The offer represented a premium of about 1 billion euros (844 million pounds) over the best offer from leading competitors from the private equity world, according to reports.
Kone said the value of its non-binding offer is reasonably close to the value circulating in the media. The proposal is based on certain assumptions about the business, and the terms of a potential binding offer could deviate from the current non-binding offer, it added.
Kone said its interest towards ThyssenKrupp’s Elevator Technology business is based on Kone's view regarding the highly complementary geographical footprint of the businesses, substantial value creation on offer from synergies, and joint innovation potential in an operating environment increasingly shaped by digitalisation.
“Offer size alone is not enough,” said labour leader Knut Giesler, deputy supervisory board chairman of Thyssenkrupp’s elevator unit and a member of the powerful IG Metall union. Workers fear that a sale to Kone could result in substantial job cuts.
“It has to be a safe deal, a safe transaction for the remaining part of Thyssenkrupp and there have to be assurances for the employees of the elevator division,” Giesler added.
He said all options had to be kept open on the unit, including a selling it to a strategic player, a private equity firm or listing on the stock exchange.
“It’s a beautiful gamble at the moment and one where you don’t show your cards too early,” Giesler said, confirming Japan’s Hitachi also submitted a bid. He said a buyer would likely be picked at the middle or the end of February.

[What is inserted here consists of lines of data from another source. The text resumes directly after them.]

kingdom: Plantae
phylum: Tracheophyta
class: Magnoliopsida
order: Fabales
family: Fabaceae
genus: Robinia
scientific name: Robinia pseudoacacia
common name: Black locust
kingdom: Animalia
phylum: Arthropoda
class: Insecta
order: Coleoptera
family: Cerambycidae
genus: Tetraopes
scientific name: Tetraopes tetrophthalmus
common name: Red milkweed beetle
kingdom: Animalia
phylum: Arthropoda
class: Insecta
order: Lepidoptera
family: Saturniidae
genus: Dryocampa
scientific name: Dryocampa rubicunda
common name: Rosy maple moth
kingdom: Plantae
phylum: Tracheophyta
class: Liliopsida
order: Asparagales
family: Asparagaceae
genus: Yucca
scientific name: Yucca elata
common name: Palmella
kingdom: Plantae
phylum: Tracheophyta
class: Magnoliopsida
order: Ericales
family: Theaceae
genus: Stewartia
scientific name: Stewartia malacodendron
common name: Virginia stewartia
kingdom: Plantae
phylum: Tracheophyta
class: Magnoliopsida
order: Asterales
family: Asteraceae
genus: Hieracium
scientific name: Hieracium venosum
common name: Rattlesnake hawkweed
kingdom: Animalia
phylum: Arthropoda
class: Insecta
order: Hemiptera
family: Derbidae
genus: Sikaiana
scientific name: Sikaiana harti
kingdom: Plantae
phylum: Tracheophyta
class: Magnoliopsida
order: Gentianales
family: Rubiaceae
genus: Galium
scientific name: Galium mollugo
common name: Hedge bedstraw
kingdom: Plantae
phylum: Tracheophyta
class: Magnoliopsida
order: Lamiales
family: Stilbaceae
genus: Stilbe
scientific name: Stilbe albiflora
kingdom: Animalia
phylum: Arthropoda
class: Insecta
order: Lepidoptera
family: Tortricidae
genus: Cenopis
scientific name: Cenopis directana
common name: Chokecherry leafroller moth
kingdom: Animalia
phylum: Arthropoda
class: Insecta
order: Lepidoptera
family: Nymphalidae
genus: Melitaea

Other bidders for the elevator business include a consortium of buyout groups Advent and Cinven and the Abu Dhabi Investment Authority, which are working with Germany’s RAG Stiftung.
There is also a bidding team consisting of Blackstone, Carlyle and the Canada Pension Plan Investment Board and a third group comprising Canada’s Brookfield and Singapore’s Temasek.
KONE said its discussions with Thyssenkrupp have been non-exclusive, and there is no certainty that the discussions will lead to any agreement or transaction. Should the discussions lead to any relevant agreement between the companies, KONE said, it would publish further information on the matter in due course.
KONE, a global leader in the elevator and escalator industry, provides elevators, escalators and automatic building doors, as well as solutions for maintenance and modernisation. In 2019, KONE had annual sales of EUR 10 billion, and at the end of the year approximately 60,000 employees. KONE’s class B shares are listed on the Nasdaq Helsinki Ltd. in Finland.